Cephalosporin refers to a large group of antibiotic substances both natural (isolated from the mold Cephalosporiumacremonium) and semi-synthetic (or obtained in the laboratory) that are widely used against infections caused by Gram-positive bacteria and Gram-negative bacteria. Cephalosporin antibiotics are generally divided into "generations", which should not be considered in terms of time but in relation to their spectrum of action.


Cephalosporins act partly on the same protein targeted by penicillins. They are able to prevent the bacterial growth by interfering with the synthesis of the bacterial cell wall. In fact, they are capable of binding to the transpeptidase enzymes that serve to create the bonds between the peptidoglycan chains (the polymers essential for the formation of the bacterial wall). In turn, the transpeptidase activity inhibits the stability of the bacterial cell wall, making the bacteria more susceptible to lysis and therefore, resulting in the death of the growing bacterial cells.


What is Cephalosporin?

Cephalosporin is used to treat different types of infections, even severe, caused by bacteria susceptible to their effect, such as:

  • Infections of the  superior and inferior respiratory tract: tonsillitis, laryngitis, laryngotracheitis, tracheobronchitis, acute and chronic bronchitis, bronchopneumonia, pneumonia, ear infections, sinusitis;
  • Hepato-digestive infections: cholangitis, gastroenteritis;
  • Infections of the skin and soft tissue
  • Infections of the reproductive organs, the urinary tract and the kidneys;
  • Infections of the blood caused by bacteria: bacteremia; meningitis ;
  • Infectious childhood diseases;
  • Infections in immune-compromised patients ;
  • Infections of the abdomen ;
  • Intra and post-operative prophylaxis ;
  • Bones and joints infections


How should Cephalosporin be taken?

Depending on the type of infection, Cephalosporin may be administered orally (in the form of capsules, tablets or oral suspensions) or parenterally (in the form of powder and solvent solution to be injected intramuscularly or intravenously).

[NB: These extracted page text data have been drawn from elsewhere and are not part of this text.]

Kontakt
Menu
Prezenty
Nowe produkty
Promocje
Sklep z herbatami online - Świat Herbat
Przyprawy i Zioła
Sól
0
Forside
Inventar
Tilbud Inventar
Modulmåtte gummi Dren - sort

Side effects associated with Cephalosporin

There are several side effects which may occur as a result from the treatment with cephalosporins. The greater the dosage of the drug injected or the longer the duration of the therapy, the more severe the side effects from this drug will be. Some of these side effects include the following:

  • Local reactions: phlebitis, thrombophlebitis, pain, hardening and brittleness at the injection site;
  • Gastrointestinal disorders: nausea, vomiting, diarrhea, abdominal pain;
  • Dermatologic disorders: rash, hives, dermatitis;
  • Neurological disorders : headache, dizziness;
  • Hematologic abnormalities: eosinophilia, neutropenia, thrombocytosis, hemorrhagic phenomena;
  • Central nervous system disorders: nervousness, sleep disturbances, confusion, lightheadedness;
  • Liver function abnormalities;
  • Kidney function abnormalities;
  • Allergic reactions: itching, hives, anaphylactic reactions, hypotension, bronchospasm, laryngospasm.

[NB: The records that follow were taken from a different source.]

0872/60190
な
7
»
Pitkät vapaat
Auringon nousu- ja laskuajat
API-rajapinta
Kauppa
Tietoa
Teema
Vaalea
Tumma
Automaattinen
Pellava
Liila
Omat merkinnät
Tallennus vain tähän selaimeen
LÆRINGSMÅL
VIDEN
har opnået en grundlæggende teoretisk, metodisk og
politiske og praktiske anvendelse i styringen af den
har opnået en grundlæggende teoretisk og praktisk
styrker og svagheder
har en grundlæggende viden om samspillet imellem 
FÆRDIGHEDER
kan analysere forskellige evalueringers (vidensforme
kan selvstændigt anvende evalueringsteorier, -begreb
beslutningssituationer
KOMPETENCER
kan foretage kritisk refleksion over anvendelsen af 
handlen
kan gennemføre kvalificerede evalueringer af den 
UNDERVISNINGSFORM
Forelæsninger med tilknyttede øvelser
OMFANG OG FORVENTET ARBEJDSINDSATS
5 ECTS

Contraindications and warnings associated with the use of Cephalosporin

The administration of Cephalosporin is contraindicated in individuals that are hypersensitive to the constituents of this medication or medications that have similar chemical substances, especially penicillin and other beta-lactam antibiotics.

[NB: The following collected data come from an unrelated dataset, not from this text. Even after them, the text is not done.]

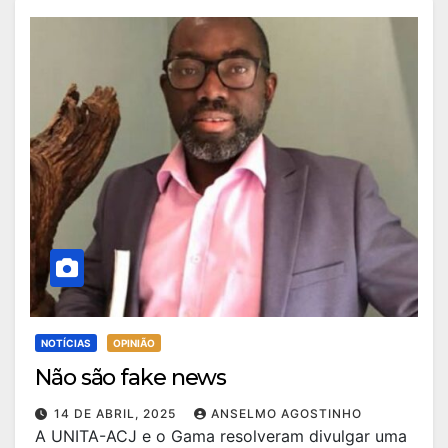
NOTÍCIAS
OPINIÃO
Não são fake news
14 DE ABRIL, 2025
ANSELMO AGOSTINHO
A UNITA-ACJ e o Gama resolveram divulgar uma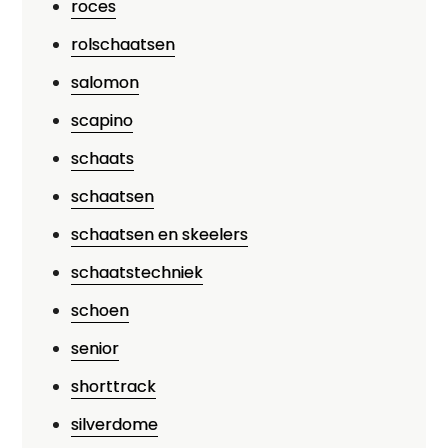
roces
rolschaatsen
salomon
scapino
schaats
schaatsen
schaatsen en skeelers
schaatstechniek
schoen
senior
shorttrack
silverdome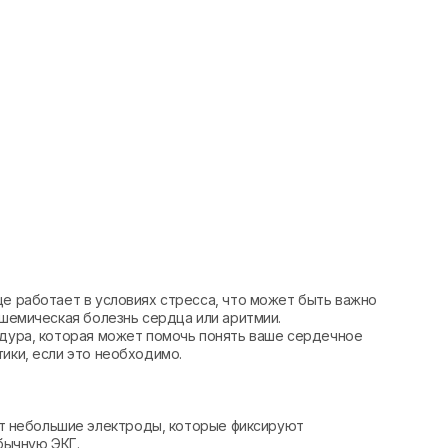
це работает в условиях стресса, что может быть важно
ишемическая болезнь сердца или аритмии.
едура, которая может помочь понять ваше сердечное
тики, если это необходимо.
ют небольшие электроды, которые фиксируют
бычную ЭКГ.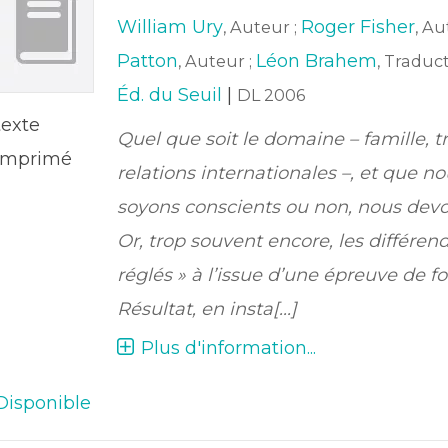
William Ury
Roger Fisher
, Auteur ;
, Au
Patton
Léon Brahem
, Auteur ;
, Traduc
Éd. du Seuil
|
DL 2006
texte
Quel que soit le domaine – famille, tr
imprimé
relations internationales –, et que n
soyons conscients ou non, nous devo
Or, trop souvent encore, les différend
réglés » à l’issue d’une épreuve de fo
Résultat, en insta[...]
Plus d'information...
Disponible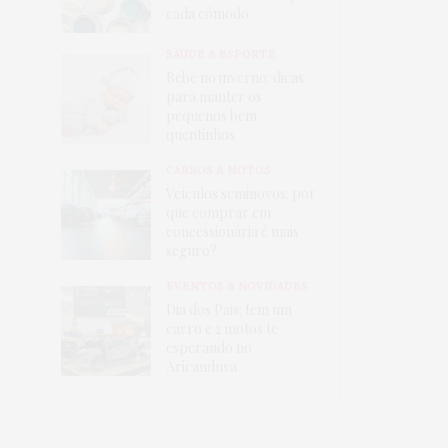
cada cômodo
SAÚDE & ESPORTE
Bebê no inverno: dicas
para manter os
pequenos bem
quentinhos
CARROS & MOTOS
Veículos seminovos: por
que comprar em
concessionária é mais
seguro?
EVENTOS & NOVIDADES
Dia dos Pais: tem um
carro e 2 motos te
esperando no
Aricanduva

Particular attention should be paid to the intake of certain cephalosporins (such as cefamandole, cefoperazone) that can interact with ethanol and in turn cause a syndrome characterized as vasodilatation (especially at the level of face and neck) with symptoms such as headache, hypotension, tachycardia, nausea and vomiting.

It is advised to consult with a doctor for use of this drug in cases involving pregnancy and breast-feeding, as well as in cases involving operating a car or dangerous machinery.